*次の課題*:
(A) 記事の「カウントダウンが始まりました」で始まる段落を、主な内容を残して短くまとめる。
(B) 記事の「2018年09月29日 | 学ぶ」から「うとしている若い先生たちに。」まで(その部分も含む)を、「四半世紀前」を「25年前」に改めて示す。

*文書の抜粋*:
§ §
『子供たちにとっての本当の教科書とは何か』 ★学習探偵団の挑戦★

生きているとは学んでいること、環覚と学体力を育てることの大切さ、「今様寺子屋」を実践、フォアグラ受験塾の弊害

発想の転換が可能性を開く32

2018年09月29日 | 学ぶ

 カウントダウンが始まりました。団開設時の思いが詰まっている文章が出てきました。四半世紀前と、ぼくの思いがまったく変わっていないことと世間の変容とのギャップに驚きました。
 そのまま掲載します。何よりも子どもたちの教育に正面から、そして心から向かおうとしている若い先生たちに。

恩師への手紙
  学習探偵団の手作りパンフレット、裏表紙の「手紙」です。タイトルは後で付けたものですが、内容は送った当時のままです。

   1995年11月11日

学習に王道あり

 謹啓 つい先日まで、年甲斐もなくTシャツで突っ張っていたのですが、いつの間にかトレーナーになり、早いもので、子どもたちに星空を見せてあげたい季節が参りました。
お元気のことと存じます。
§ §
*データ記録*:
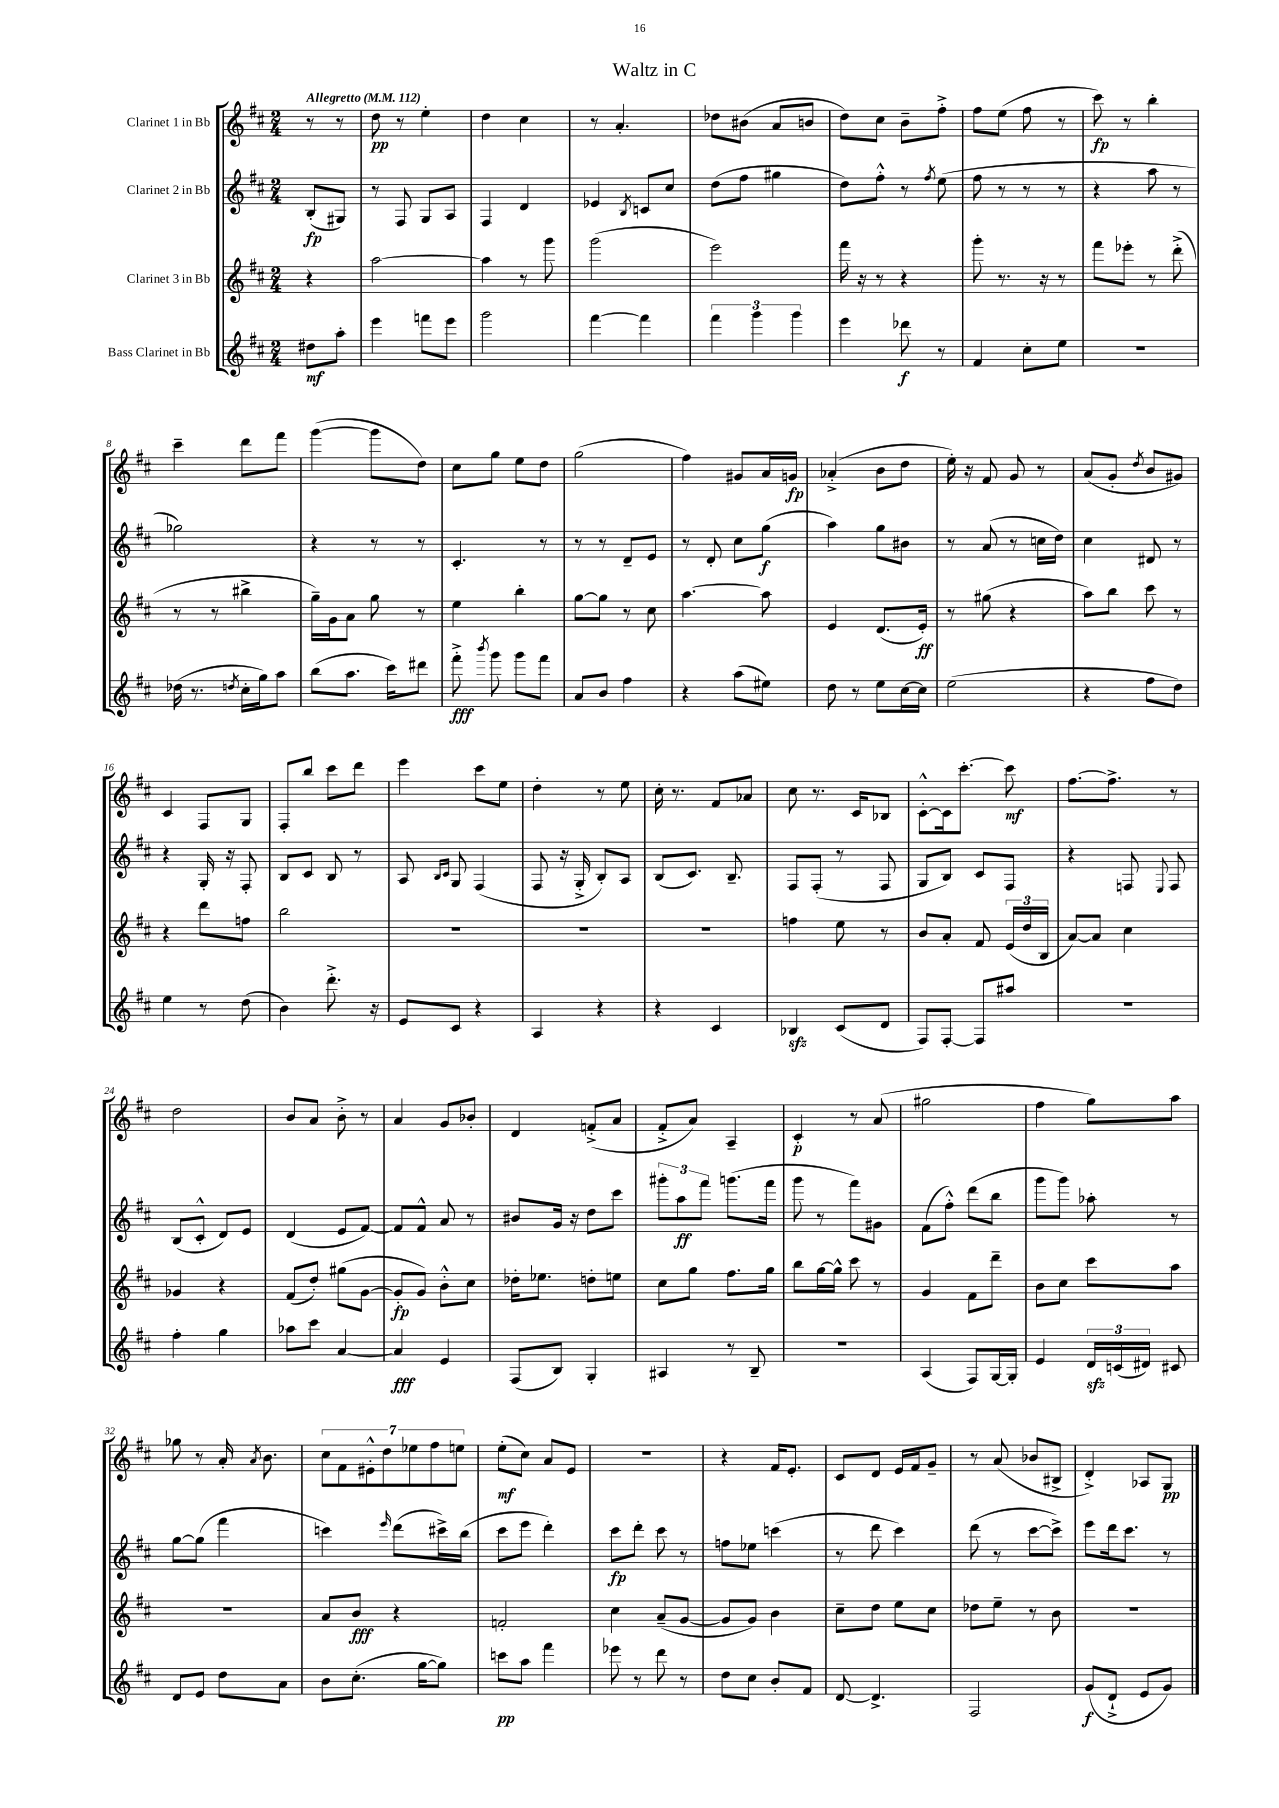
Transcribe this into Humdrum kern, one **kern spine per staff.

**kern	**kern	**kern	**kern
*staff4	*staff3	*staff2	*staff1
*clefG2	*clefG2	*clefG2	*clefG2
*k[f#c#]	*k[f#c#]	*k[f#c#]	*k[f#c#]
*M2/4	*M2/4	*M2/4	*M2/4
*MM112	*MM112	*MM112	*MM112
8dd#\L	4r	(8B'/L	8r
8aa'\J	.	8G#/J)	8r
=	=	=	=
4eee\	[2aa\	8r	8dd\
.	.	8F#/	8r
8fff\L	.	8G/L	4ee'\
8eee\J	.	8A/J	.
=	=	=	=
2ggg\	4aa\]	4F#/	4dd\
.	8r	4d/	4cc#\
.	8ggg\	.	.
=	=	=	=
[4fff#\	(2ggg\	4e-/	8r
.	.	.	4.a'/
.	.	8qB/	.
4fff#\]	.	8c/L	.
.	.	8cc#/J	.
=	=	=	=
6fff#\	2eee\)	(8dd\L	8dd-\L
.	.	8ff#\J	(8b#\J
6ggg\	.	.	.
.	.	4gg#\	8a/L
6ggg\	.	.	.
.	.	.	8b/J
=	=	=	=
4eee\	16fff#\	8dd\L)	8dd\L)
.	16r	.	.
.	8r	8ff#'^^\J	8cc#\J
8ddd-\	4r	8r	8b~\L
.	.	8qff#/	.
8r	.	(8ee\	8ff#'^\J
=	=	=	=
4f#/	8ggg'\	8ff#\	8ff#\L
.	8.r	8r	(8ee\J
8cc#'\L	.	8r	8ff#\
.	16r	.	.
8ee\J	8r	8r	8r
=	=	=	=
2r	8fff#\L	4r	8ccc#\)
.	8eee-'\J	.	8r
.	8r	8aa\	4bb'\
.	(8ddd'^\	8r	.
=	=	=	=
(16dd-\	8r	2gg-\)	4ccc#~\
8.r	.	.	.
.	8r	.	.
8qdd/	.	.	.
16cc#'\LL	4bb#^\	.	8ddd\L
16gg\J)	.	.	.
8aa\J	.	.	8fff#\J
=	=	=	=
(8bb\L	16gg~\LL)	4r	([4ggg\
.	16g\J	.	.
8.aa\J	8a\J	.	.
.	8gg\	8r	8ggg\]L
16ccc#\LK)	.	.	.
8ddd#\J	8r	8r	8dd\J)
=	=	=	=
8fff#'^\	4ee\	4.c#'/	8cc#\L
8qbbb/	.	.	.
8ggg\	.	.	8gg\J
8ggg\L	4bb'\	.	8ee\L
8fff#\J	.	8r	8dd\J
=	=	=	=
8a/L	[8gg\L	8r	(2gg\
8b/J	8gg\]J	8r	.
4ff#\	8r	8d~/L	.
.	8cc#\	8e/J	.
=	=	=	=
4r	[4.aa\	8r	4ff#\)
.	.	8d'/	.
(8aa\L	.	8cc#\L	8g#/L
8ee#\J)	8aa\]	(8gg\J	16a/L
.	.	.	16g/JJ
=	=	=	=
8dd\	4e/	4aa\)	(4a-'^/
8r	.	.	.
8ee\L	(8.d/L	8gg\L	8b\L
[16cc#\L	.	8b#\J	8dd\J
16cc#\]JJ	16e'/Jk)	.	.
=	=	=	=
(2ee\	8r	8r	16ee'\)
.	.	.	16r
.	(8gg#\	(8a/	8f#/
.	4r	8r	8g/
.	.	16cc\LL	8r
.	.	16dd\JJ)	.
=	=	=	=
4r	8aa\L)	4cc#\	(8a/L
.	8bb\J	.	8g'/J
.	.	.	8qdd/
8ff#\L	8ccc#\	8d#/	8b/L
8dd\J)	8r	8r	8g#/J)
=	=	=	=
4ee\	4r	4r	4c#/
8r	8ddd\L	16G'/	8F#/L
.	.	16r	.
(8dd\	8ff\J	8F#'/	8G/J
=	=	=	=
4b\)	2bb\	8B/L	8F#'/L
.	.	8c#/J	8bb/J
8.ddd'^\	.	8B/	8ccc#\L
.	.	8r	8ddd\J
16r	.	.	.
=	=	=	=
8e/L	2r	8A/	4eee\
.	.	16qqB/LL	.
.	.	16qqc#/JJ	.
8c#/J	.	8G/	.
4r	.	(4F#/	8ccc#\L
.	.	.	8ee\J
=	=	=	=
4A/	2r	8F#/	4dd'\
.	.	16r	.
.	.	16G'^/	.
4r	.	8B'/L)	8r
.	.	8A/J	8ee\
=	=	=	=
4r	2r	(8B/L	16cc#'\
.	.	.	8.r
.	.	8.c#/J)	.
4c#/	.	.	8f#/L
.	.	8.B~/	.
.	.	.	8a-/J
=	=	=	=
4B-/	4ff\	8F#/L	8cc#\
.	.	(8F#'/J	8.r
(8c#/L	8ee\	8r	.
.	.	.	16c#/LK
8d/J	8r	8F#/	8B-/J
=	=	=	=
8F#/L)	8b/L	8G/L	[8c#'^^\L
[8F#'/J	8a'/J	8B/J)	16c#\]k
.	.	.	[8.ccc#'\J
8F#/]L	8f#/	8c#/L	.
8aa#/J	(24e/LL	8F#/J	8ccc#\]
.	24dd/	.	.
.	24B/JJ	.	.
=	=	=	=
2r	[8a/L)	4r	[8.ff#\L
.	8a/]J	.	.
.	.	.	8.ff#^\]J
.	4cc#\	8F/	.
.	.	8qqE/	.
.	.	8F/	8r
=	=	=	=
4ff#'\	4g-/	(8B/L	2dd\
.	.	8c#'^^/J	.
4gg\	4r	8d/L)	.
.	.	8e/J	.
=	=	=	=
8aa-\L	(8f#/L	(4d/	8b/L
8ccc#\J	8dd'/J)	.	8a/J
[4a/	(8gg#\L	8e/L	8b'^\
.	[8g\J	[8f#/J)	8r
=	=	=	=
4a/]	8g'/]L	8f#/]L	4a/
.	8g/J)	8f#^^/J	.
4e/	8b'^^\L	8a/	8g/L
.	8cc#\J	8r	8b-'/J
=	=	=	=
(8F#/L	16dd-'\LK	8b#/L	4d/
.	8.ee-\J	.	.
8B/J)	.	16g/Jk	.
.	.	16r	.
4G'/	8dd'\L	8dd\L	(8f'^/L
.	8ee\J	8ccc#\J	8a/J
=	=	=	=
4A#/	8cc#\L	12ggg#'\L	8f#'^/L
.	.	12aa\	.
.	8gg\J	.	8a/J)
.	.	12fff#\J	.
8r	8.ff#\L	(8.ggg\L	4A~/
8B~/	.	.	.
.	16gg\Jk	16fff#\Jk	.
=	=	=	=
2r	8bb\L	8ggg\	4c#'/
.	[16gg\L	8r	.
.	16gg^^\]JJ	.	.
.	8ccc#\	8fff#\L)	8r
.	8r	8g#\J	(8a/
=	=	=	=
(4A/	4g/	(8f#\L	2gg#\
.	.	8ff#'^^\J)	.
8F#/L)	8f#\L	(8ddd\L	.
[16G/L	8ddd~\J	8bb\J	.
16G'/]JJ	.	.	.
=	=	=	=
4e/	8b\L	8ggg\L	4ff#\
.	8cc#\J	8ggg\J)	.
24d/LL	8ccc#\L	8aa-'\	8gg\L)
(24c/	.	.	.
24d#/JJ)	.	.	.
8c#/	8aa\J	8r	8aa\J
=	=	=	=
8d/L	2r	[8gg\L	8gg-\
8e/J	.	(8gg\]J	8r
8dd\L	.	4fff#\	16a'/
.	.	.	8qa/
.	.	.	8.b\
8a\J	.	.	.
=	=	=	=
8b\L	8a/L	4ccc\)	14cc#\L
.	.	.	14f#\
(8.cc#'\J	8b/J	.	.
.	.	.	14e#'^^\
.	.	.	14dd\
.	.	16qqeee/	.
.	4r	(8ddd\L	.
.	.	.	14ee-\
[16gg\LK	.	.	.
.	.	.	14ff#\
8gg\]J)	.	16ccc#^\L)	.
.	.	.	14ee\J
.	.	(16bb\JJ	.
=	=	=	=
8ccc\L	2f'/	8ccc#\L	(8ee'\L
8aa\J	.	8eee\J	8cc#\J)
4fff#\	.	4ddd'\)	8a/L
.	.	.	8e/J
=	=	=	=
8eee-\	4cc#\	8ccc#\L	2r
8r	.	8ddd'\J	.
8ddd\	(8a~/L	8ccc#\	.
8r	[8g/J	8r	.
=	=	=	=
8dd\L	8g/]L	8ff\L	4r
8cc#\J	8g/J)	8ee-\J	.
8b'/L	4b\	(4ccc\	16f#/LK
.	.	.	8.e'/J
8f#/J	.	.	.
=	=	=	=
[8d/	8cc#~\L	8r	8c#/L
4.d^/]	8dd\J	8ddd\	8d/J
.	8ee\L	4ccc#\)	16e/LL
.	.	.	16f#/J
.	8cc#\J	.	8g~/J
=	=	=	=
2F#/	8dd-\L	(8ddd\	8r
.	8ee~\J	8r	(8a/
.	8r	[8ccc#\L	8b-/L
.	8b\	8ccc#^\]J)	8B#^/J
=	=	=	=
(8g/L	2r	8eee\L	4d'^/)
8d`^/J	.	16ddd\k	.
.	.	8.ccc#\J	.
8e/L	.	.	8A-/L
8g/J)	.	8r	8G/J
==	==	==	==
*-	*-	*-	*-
§ §
*課題の解答*:
(A) カウントダウンが始まり、団開設時の思いが詰まった文章が見つかった。四半世紀前から筆者の思いは変わっておらず、世間の変容とのギャップに驚いた。

(B)
2018年09月29日 | 学ぶ

 カウントダウンが始まりました。団開設時の思いが詰まっている文章が出てきました。25年前と、ぼくの思いがまったく変わっていないことと世間の変容とのギャップに驚きました。
 そのまま掲載します。何よりも子どもたちの教育に正面から、そして心から向かおうとしている若い先生たちに。